Rain, melts me into the ground
Dance, turn me into a bird
Wood, cover me with mosses and lichens
Wind, scatter me through the meadows and herbs
So this album begins, a short introduction from the artist to prepare the listener for what comes next. Not so much a warning as a promise. A promise that Urna will continue a legacy that has no less than 11 chapters spanning the last 14 years. This particular outing is presented in similar fashion to his Sagenhaft release, A Long Forgotten Legend. For those unfamiliar, Gianluca Martucci (Urna) released, with two collaborators, a full-length medieval-inspired neoclassical work under this name while still on the Quartier23 imprint. It was a beautiful collection of works that had been recorded at various times throughout his career. That said, Nemeton is both very similar, and at the same time, different than the mentioned work.
Containing only the eponymous track “Nemeton”, this work has only about 36 minutes to express itself. Urna’s use of flutes, balalaika, saz, cumbus, cymbals, Tibetan bells, gongs, tammorra, sea drum, as well as plentiful field and forest recordings gives this work a very wide sound, as well as realistic depth and feel. Additional voices and acoustic guitars are provided by M. Leo, and serve to round out the accompaniment quite nicely. The sounds emitted are pleasant to the ear, with only the slightest hint of drone and excessive sustain.
Though the record shows only one long track, the work is divided into four discernible movements, with droning, melodic interludes serving as the space between them. A moving and hypnotic work, at once both singular and multifaceted, beautiful and complex. There is a warm ambience throughout, one that invites both introspection and meditation to be one’s guide through the process of sound and enchantment. Speaking of meditation, it seems this very thought was foremost during the creation of this album. The ability to simply close one’s eyes and feel the full saturation of the melodies and sounds is at high probability, and one can easily slip half an hour from the modern world into one from times long passed.

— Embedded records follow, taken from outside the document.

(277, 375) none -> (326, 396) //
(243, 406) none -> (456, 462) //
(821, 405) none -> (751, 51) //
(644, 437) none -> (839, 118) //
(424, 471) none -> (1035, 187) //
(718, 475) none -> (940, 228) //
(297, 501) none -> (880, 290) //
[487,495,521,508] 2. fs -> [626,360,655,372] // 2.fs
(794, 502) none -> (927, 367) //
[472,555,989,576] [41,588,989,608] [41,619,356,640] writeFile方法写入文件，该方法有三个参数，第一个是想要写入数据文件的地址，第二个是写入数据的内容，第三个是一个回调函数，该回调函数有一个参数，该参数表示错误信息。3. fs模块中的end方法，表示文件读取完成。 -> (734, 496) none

All in all, this work is well produced, certainly propagated by a talented and sincere artist who has proven his commitment to his art for over a decade and a half. I find that the only complaint I have is the lengthy use of repetitive chords and drones, especially at the 10 minute mark, and again at the end. Both of these sections really hurt the album, taking precious time to re-insist upon themselves when so much more could be accomplished, especially considering the vast amount of instruments and talent at his disposal. Repetition is good in regards to the availability of meditative trance, but this is a bit too much. The sounds used in these episodes are good by themselves, but it seems they start to drag, and go on for far too long. I found the ending sequence to be quite frustrating, as it continued far too long to the eventual end. Other than this, the album will cater to the needs of those who seek timeless beauty, classical worth, and talent together in one (cardboard) package. The deficient parts (while not show-stopping) are still far outweighed by the good, and the work itself can live on as it was intended.